Ethical consumption is the choice to consume in ways that further justice and wellbeing for all people. It involves:

1. Developing a generous lifestyle

While over one billion of our fellow human beings live in extreme poverty, unable to meet their most basic needs, another billion of us live with affluence, immersed in consumer cultures that encourage us to practise greed. Ethical consumption recognises that everyone has the right to consume what they need to sustain life as God intends. For those of us who are affluent, this means consuming less in order that we may share more (1 John 3:16-18; 1 Timothy 6:17-19; Matthew 25:31-46)

2. Developing a just lifestyle

Many of the products we buy are made by workers in the developing world. In many instances these workers experience unsafe working conditions, abusive employers and are paid poverty level wages. Some goods are made using child labour and some are even manufactured using forced labour.

The Bible insists that workers are not to be exploited but treated with dignity, have time to enjoy life in their communities, and receive a wage that enables them to meet their needs (eg Deuteronomy 5:12-15; 1 Corinthians 9:3-10; James 5:1-5). Ethical consumption means, wherever we can, buying products where workers have been treated fairly.

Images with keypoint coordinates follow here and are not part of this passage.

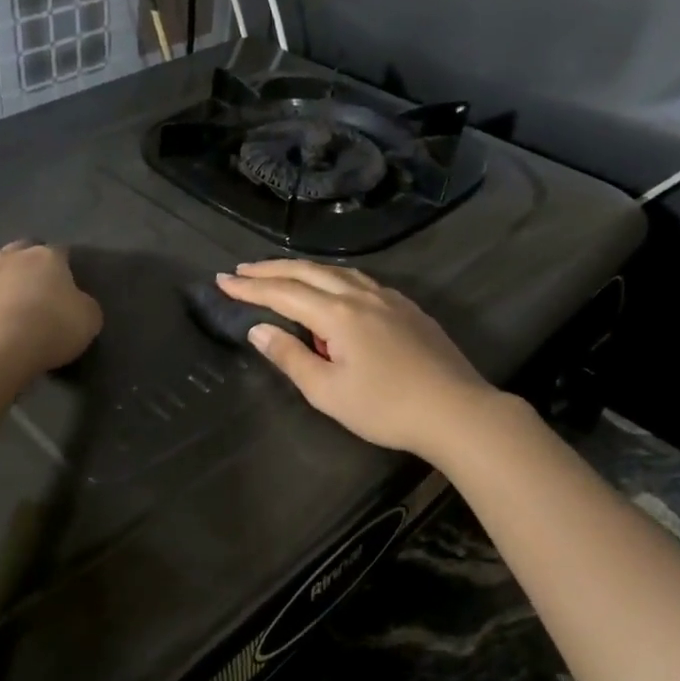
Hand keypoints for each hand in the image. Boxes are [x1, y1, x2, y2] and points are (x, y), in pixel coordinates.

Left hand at [0, 243, 102, 389]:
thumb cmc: (48, 329)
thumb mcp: (88, 321)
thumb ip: (84, 305)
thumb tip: (75, 302)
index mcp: (46, 256)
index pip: (60, 252)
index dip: (66, 267)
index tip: (69, 287)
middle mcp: (11, 257)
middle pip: (22, 251)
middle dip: (30, 265)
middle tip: (38, 291)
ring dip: (3, 282)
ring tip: (11, 307)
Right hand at [215, 260, 501, 458]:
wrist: (457, 411)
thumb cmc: (385, 408)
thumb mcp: (328, 391)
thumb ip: (290, 357)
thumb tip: (259, 331)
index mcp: (338, 314)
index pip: (283, 293)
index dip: (250, 287)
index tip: (222, 280)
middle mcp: (361, 295)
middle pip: (308, 272)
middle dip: (271, 269)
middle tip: (242, 269)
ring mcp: (388, 298)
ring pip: (336, 271)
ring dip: (302, 269)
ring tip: (279, 274)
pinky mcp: (407, 308)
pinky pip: (359, 280)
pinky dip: (332, 277)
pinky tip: (332, 288)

3. Developing an environmentally sustainable lifestyle.

Both humans and animals depend on the proper functioning of the earth and its ecosystems (Psalm 104). Humankind has been entrusted to steward the earth in such a way that this continues to be the case (Genesis 1:26-28). The rise of a large global population, of consumerism, and of industrial processes means we are now negatively impacting the capacity of the earth to provide.  Ethical consumption means finding ways to live that are environmentally sustainable.